REQUIRED ACTIONS:
1. Duplicate the passage of the Sailfish OS comments starting with "Edit: by the" and going on through "switched to Android.".
2. Write the next part of the Sailfish OS comments, picking up after their final sentence.

# Start of SELECTED TEXT

Edit: by the way, it uses Firejail to have apps locked into their own jail.

I owned Jolla and Jolla C phones, that were made by the developers of Sailfish OS, until I got tired of swimming against the tide and switched to Android.

At the time it was very close to desktop GNU/linux OSes: software in rpm packages, wayland, pulse audio, easy SSH to device. It was easy. I still find myself confused when using Android, Sailfish OS was easy.

Not great, not terrible. The android support is hit and miss and the official store is mostly full of junk. Their SDK is rudimentary and there is close to no documentation. After they signed a deal with the russian state I gave up on them. I am on Plasma now which has an overall better experience.

IMHO it's good enough for daily usage if your needs are not very sophisticated and you are willing to deal with some rough edges.

It has some fantastic native & open indie applications, see https://openrepos.net.

If it managed to attract some extra users and gain a critical mass, it could become a credible (niche) alternative. It's nearly there.

# End of SELECTED TEXT
# Start of DATA LINES

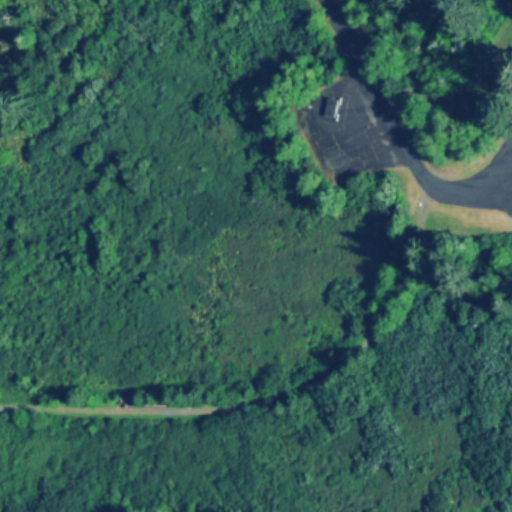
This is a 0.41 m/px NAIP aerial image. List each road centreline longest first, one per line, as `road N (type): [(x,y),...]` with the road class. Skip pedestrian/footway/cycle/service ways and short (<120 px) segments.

# End of DATA LINES

ANSWERS:
1.
Edit: by the way, it uses Firejail to have apps locked into their own jail.

I owned Jolla and Jolla C phones, that were made by the developers of Sailfish OS, until I got tired of swimming against the tide and switched to Android.

2.
I used it for years, owning multiple phones, up to 1-2 years ago, then switched to Graphene OS and never looked back. It is an interesting project, with a very innovative UI and very close to a true GNU/Linux on your phone. But ultimately the reasons that led me to change were: (1) they never managed to get the critical mass needed to continue, so there were very few native apps that were more than hobby projects (2) the Android support was never 100% working and stable for me, with frequent connection drops in particular and some unsupported apps (3) a small team meant that both Android and Linux security patches were always months behind upstream (4) it's not really open source in the end.

But mostly it was (2): on my daily driver phone I need to be connected 100% of the time, things like the Android networking silently failing were a major problem.

I'm using Sailfish OS as my primary phone OS since 2013. Also I have non-technical family member using Sailfish OS just fine in similar capacity. :)

I've used it for several years and the feedback from a user point of view is not positive. My sample size includes me and several members of my family who used Sony Xperia devices running SailfishOS for several years.

The Sailfish guys for some odd reason decide to invent their own "user interactions" where you click-slide ("one handed") to do certain opertaions. This makes the UI not only awkward, but NOT intuitive. You don't know what your options are until you perform this strange operation. I get why they did this, it was a way to potentially reduce swiping, etc but now that we have phones with big screens, you can actually put those options in one UI.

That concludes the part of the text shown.